The cook began to share about his life. His plans for retirement. His plans for visiting family. We listened. Actually, all we did was listen. Both of the men did all the talking and we just offered a listening ear and smiles.
The meal was over. I asked the older man if I could pray for him. He said, “No, thank you.” Then he came right back and said, “Yes, you can pray for my time with my family.”
As we paid our bill, the scary men from the back of the dark parking lot walked in. They sat right next to the register where I stood and smiled.
We walked to the car, and Zachary said the first word I’d heard him say in about 20 minutes. “Good job, mom.”
“I still didn’t tell them about Jesus.

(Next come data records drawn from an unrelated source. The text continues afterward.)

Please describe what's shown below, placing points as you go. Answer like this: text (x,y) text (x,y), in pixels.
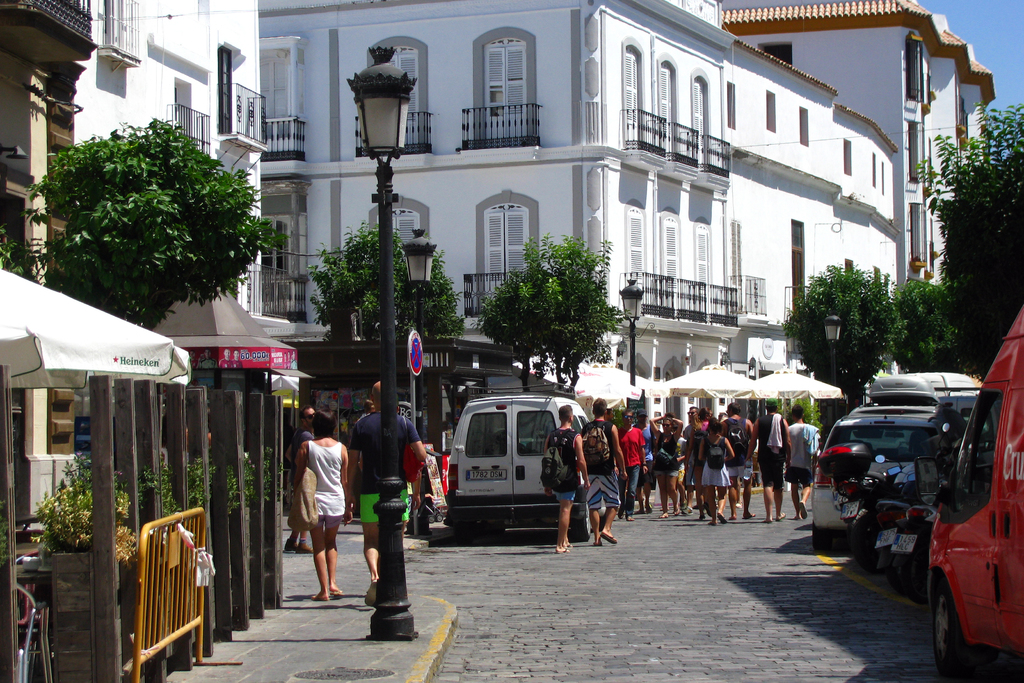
In this image, we can see so many buildings (939,226), poles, lights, trees (445,285), railings (501,128), walls (682,197) and windows (21,232). At the bottom of the image (366,511), we can see few vehicles (483,498), people (774,468), barricade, plants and poles (106,568). Here we can see an umbrella (88,348), sign board (420,358). In this image, we can see few people (373,573) are walking. In the background (811,399) we can see few umbrellas (816,383).
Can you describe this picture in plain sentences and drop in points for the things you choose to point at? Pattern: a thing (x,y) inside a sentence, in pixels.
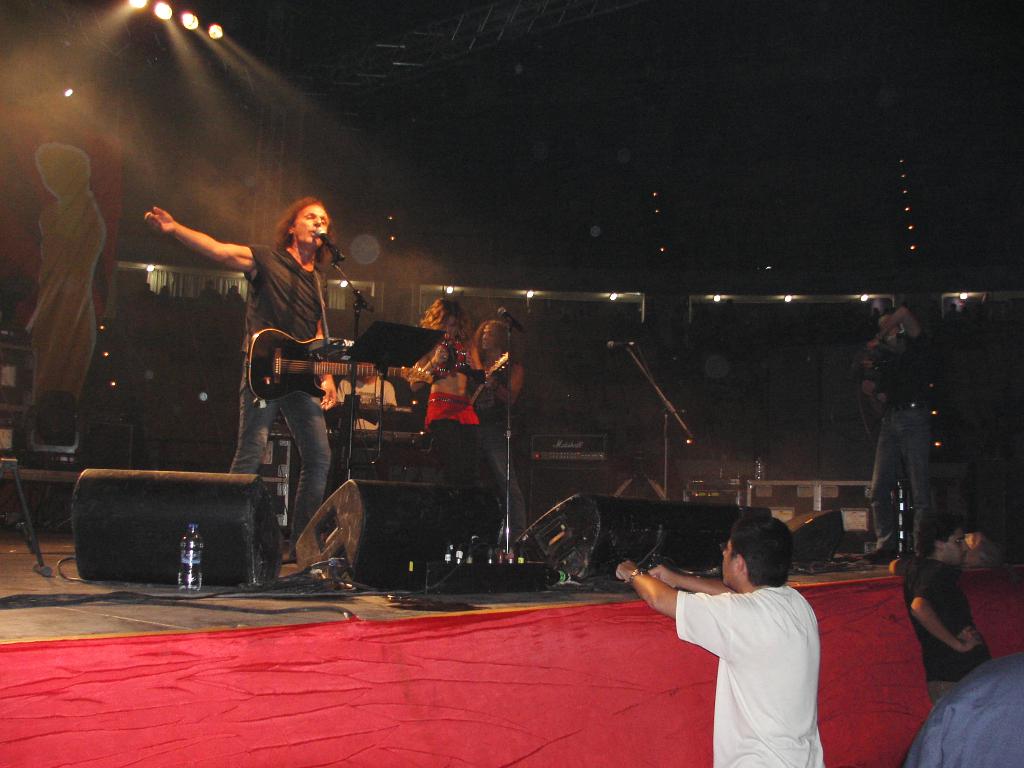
This picture describes about group of people (928,579), few people (275,287) are playing musical instruments (294,369) in front of the microphone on the stage (335,659), in the background (69,148) we can see a hoarding (99,232) and couple of lights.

I wonder if I should’ve just asked if they knew about Him.”
He shook his head. “No, I think it was great. I bet Jesus is really happy right now.” He continued, “Mom, do you think God used us to be the seed or to water the seed?”
“I don’t know. We rarely ever know how God uses us when he uses us to be the seed or to water the seed. But we do know that we need to continue to pray for them so that God will send others to keep watering.”
The neatest part of the whole experience with Zachary is that we ended up having this conversation about how God’s love didn’t change for us based on if we shared about Him at the Waffle House or not. That God has this unwavering love for us and we can’t earn it by doing “good” things.
Yes, there are times that God is pleased when we obey. There are times that He is disappointed. But His love never changes for us because He sees Christ when He sees us.
It was that freedom that allowed me to walk in and walk out of that restaurant. Nothing I did was going to earn me more love from God or esteem me in His eyes. We do what we do out of a deep love for Him. And His love for us never changes.
And we pray for the strangers because that type of love He gives us is overwhelming.
“Mom, when I said we should go back to Waffle House, it was partly because I wanted to go but just a very small part that felt like God wanted us to go.”
“Well, God’s nudges are often very small.”
“Yeah, I know. He has a still small voice.”
I smiled, “Yes, He does, and the more time we spend with Him, the better we get at hearing His still small voice.”
“Zachary, I don’t know if you noticed this part, but it’s not normal for 2 restaurant employees to stand at your table the entire time you are eating.”
He paused contemplating this.
“Think about it. Has that ever happened to you before?” He continued thinking, slowly I saw his eyes light up. “No, never.”
“It’s just not what you do. You know as a server or a cook to be kind and pleasant, but you are to give the patrons privacy and space, but we prayed and asked God to open up the doors, to draw to us those He wanted us to talk to. And He did it. At night what happens when you turn a light on outside? What happens around the light?”
“Bugs come to it?”
“Yes, but I don’t mean those people are bugs. The light draws us to it. We are drawn to the light. We asked God to draw to us those He wanted. And we asked that He shine His light through us. We got to see God do that.”
I thought through the night that while I didn’t boldly proclaim the gospel, I could beat myself up over that. I could do what the enemy would have me do and focus on myself and my efforts.
Or I could resist the enemy.
Instead of focusing on what I could’ve done (in my own power possibly), I could instead focus on what God did. Only God could draw 2 strangers to stand and talk for 20 minutes at our table. Only God could cause them to comment on liking our christian rock music selections. Only God could do any of that. I thought back to my friend. Maybe we were to be the aroma of Christ.
We got to see what God does when we ask that He allow us to shine His light through us. We got to see Him at work. And I pray we remember that always. What if every day we left asking God to shine His light through us and give us eyes to see Him at work.
I imagine it would change everything.